Transcoding should also be stored outside the pool.

My setup is a large "C :" drive for boot and actually running Emby and a pool of nearly 72tb where all my media and metadata is stored. All of the drives are regular hard drives and the "C :" drive is installed in the chassis of the server while all the other drives are connected via USB. The setup works great to serve media to any of my clients including Rokus, Shields and Fire devices.

I believe the real "trick" to good performance on your server is to have the server do no other regular tasks except those needed to support its job of serving. A server should NOT be you daily use computer. 

It is a little more expensive to have a computer dedicated to being a server but I think overburdening a computer by trying to shoehorn to many applications into its duties is the primary cause of slow or erratic behavior.

BTW: I have tried all the major and a few of the minor pooling software and I have found the best and most reliable to be StableBit's Drivepool. It simply works and requires little work to keep it going. I have been running Drivepool for over six years and only once have I lost any data and that was due to my stupidity of trying to rearrange my drives on a shelf without powering down my system. My attempt to save time cost me time and data.

In computers in both hardware and software it is always good to remember the idiom: "Penny wise and pound foolish" as something to avoid.

Edited by Gilgamesh_48
Posted

Each person will have varying experiences. Networking hardware, networking config, hard drives, bus, CPU etc. All of these things will factor. The access/seek time of an NVMe M.2 is significantly different to a 5400 rpm desktop HDD.

  • Like 1
Posted
15 minutes ago, Gilgamesh_48 said:

I do NOT agree with this at all. SSDs do improve performance but not really enough, in my experience, to warrant the cost.

I sure do.  SSD make all the difference in the world on a larger system and cut way down the IO that normal drives have.  Besides SSD are cheap these days.

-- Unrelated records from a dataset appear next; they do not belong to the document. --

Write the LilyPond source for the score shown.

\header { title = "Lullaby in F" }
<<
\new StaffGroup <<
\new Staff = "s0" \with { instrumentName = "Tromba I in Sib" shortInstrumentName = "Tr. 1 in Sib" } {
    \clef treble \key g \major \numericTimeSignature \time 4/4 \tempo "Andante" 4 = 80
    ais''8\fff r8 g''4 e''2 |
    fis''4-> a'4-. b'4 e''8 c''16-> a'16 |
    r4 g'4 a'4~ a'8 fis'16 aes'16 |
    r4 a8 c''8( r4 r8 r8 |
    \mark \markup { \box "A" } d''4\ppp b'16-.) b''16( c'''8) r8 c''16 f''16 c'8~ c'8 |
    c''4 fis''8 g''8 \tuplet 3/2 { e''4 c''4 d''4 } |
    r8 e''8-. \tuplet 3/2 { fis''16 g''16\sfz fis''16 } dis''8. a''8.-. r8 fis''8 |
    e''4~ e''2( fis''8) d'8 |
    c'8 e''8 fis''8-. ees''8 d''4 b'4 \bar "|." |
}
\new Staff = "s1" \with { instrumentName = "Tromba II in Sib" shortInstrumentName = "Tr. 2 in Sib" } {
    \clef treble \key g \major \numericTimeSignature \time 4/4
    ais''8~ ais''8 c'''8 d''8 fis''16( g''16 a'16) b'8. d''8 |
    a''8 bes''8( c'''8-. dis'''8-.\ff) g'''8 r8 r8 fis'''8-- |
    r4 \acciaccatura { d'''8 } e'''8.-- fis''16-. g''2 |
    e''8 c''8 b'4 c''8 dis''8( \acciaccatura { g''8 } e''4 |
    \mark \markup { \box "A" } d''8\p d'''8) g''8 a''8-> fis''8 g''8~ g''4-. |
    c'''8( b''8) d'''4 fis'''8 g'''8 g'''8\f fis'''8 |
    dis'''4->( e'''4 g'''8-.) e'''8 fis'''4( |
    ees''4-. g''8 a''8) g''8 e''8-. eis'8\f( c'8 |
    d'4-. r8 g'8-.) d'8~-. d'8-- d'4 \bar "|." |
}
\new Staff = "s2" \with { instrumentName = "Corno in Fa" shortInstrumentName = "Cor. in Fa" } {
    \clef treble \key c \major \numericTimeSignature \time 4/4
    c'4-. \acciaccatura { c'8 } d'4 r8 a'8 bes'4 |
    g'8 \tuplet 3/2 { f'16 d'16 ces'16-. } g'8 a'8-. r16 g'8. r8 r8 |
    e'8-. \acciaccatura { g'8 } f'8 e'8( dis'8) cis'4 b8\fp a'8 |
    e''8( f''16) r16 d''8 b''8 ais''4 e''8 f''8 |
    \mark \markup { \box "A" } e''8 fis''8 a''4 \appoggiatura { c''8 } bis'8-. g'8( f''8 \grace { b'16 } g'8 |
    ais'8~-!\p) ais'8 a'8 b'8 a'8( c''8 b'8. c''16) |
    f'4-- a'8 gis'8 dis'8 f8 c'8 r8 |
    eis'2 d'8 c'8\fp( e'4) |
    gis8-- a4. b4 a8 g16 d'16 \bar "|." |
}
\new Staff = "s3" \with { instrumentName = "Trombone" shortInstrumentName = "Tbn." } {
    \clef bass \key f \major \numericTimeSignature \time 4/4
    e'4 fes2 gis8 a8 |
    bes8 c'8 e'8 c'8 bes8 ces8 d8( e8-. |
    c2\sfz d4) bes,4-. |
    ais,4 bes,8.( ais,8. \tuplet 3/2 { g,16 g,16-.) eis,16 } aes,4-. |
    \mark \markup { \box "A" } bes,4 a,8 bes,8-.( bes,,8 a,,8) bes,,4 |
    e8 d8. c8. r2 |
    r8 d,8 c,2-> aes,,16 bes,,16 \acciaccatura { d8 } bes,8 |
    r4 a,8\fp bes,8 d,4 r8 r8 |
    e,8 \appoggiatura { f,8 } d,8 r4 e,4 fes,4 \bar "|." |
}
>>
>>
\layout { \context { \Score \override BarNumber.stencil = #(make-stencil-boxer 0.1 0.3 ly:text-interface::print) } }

Putting your cache and transcoding folders on SSD can really speed things up.  If you use TV then recording to them and post processing after the fact really helps.

  • Like 1
Posted
28 minutes ago, Gilgamesh_48 said:

I do NOT agree with this at all. SSDs do improve performance but not really enough, in my experience, to warrant the cost.

You can get a premium 500gb Samsung 970 Evo NVMe for $60 on Amazon right now (and that's overkill for most people) -- if you're running 70+TB of spinning disks, $100 of SSDs is practically negligible for the huge benefits

crbdrbonline
Posted

My boot drive is an M.2 drive. About how big of a drive do I need for Emby metadata? Assuming around 30TB of movies. 

pwhodges
Posted

I have a bit under 10TB of media, and the 500GB SSD boot drive where Emby is installed and keeps the metadata is less than 20% full - and much of that is the OS, of course.